Supporting and promoting continuous improvement of the service

This requires an ability to work in collaboration with the childcare team to identify what is being done well, and what areas can be improved on. Identified areas for improvement need to be addressed and plans formulated to address and mitigate these concerns.

The duties of an education leader

While educational leader responsibilities overall can be expected to be the same, the duties of the education leader can vary from centre to centre depending on the centre’s overall size and possibly demographics. Often in smaller centres the education leader may have a dual role.

Duties revolve around collaboration with educators to gain an understanding of what is happening with the children being taught/cared for and how the program is progressing. This collaboration dovetails neatly into a mentoring role. Education leaders spend significant amounts of time mentoring other educators and helping them to gain more skills and a better understanding of their role.

Support of other team members is vital. An education leader will spend a lot of time observing practices and offering guidance and support.

Other duties may include:

  • Establishing and maintaining systems that ensure continuity of learning
  • An ability to reflect upon and lead discussion on teaching practice and programs
  • Collaboration with other early childhood professionals to assist with future program development.
  • Collaboration with parents when and as appropriate.

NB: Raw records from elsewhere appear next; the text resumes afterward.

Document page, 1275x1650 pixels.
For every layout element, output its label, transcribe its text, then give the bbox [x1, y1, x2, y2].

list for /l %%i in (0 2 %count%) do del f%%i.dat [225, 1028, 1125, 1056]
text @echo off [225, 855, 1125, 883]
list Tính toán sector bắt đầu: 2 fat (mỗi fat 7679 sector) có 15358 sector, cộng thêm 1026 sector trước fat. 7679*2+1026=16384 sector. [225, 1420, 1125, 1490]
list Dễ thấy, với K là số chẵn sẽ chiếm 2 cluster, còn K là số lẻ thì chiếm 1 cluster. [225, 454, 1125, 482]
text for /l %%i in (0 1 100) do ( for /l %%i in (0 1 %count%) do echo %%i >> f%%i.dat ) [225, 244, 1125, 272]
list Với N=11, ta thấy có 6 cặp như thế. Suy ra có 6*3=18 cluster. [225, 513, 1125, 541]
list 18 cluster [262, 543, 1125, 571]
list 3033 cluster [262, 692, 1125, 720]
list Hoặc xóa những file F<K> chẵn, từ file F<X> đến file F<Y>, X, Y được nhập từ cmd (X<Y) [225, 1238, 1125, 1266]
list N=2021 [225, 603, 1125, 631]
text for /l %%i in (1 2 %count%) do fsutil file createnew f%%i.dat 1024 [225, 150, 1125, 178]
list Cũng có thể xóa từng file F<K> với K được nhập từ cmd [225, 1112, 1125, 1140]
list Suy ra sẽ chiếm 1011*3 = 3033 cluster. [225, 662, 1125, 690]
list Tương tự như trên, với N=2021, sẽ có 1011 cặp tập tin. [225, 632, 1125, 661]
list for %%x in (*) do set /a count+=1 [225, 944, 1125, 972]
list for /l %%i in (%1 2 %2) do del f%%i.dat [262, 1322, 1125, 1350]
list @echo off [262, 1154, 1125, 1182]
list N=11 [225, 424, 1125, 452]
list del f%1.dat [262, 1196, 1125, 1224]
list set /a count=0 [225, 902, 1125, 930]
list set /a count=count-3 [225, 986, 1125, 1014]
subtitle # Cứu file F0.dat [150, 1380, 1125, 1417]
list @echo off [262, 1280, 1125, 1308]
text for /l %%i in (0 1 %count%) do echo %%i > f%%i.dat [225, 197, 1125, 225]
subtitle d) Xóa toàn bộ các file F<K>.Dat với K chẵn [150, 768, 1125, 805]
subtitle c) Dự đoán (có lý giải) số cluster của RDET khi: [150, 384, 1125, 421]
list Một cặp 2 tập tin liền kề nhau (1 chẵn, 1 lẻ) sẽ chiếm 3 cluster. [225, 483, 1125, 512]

Attributes required for an educational leader.

With all those educational leader responsibilities and duties, it is imperative that someone who has a range of leadership attributes and qualities be assigned to the role.

These attributes should encompass a broad range of knowledge and soft skills.

Knowledge

To perform the educational leader role, it is imperative that the leader have sufficient knowledge in these key areas.

  • Information
  • Evidence
  • Understanding

These broad concepts need to be adequately applied across three disciplines, pedagogy (teaching), contextual and theoretical.

It is critical that the person filling the role of an educational leader has the necessary knowledge to know how to do research when required and which theorists can help staff improve their own knowledge and skills.

Perhaps the key area of knowledge is to be fully conversant with the Early Years Learning Framework (EYLF).

Soft Skills

To be effective any leader must be able to use a range of soft people skills in order to get people to work with them. Such soft skills include:

  • An ability to treat others with respect. This involves such skills as empathy and mindfulness as well as being aware of the rights of others.
  • A commitment to honesty and integrity, meaning that consistent truthfulness is displayed as well as a drive to follow things through to completion.
  • A confidence in one’s own ability and a preparedness to advocate for the best outcome and best practice.
  • Courage to tackle difficult situations and issues.
  • An enthusiasm for the role and a willingness to adopt new ideas.
  • Commitment
  • An ability to make decisive decisions when required.
  • A willingness to empower others through cooperation, collaboration and delegation as appropriate.
  • Creativity – being able to solve problems with new innovative ideas
  • Fostering an approachable persona, making it easy for others to share ideas and concerns.

Educational leadership in early childhood settings requires a mixture of soft skills with a range of knowledge that can be applied to the childcare setting.  It is a challenging and rewarding role that offers a great deal of variety.